## [DATA SUPPLIED]
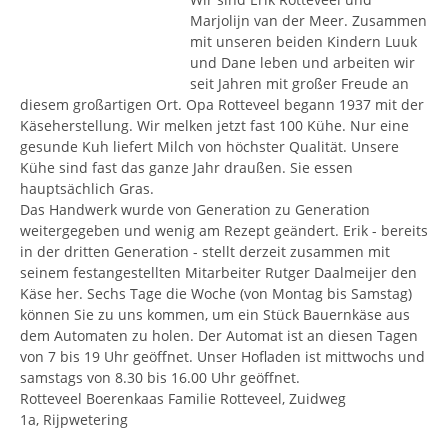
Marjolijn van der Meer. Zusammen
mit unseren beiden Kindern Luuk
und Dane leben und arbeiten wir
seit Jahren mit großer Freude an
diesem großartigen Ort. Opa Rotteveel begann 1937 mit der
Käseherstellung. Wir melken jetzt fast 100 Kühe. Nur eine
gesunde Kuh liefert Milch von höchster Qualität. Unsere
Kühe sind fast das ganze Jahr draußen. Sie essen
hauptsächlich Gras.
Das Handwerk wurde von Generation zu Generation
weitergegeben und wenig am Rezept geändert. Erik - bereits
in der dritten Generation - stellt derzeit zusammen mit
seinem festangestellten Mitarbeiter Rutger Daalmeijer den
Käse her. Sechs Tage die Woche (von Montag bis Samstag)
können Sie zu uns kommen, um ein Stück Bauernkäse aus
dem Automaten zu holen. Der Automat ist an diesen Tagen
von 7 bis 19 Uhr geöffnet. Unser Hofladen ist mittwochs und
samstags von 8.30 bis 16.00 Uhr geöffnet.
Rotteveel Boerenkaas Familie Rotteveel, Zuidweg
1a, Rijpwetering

## [YOUR INSTRUCTIONS]
Set down, word for word, every line from the line that holds "dem Automaten zu" to the end of the entries above, including both ends.

## [YOUR RESPONSE]
dem Automaten zu holen. Der Automat ist an diesen Tagen
von 7 bis 19 Uhr geöffnet. Unser Hofladen ist mittwochs und
samstags von 8.30 bis 16.00 Uhr geöffnet.
Rotteveel Boerenkaas Familie Rotteveel, Zuidweg
1a, Rijpwetering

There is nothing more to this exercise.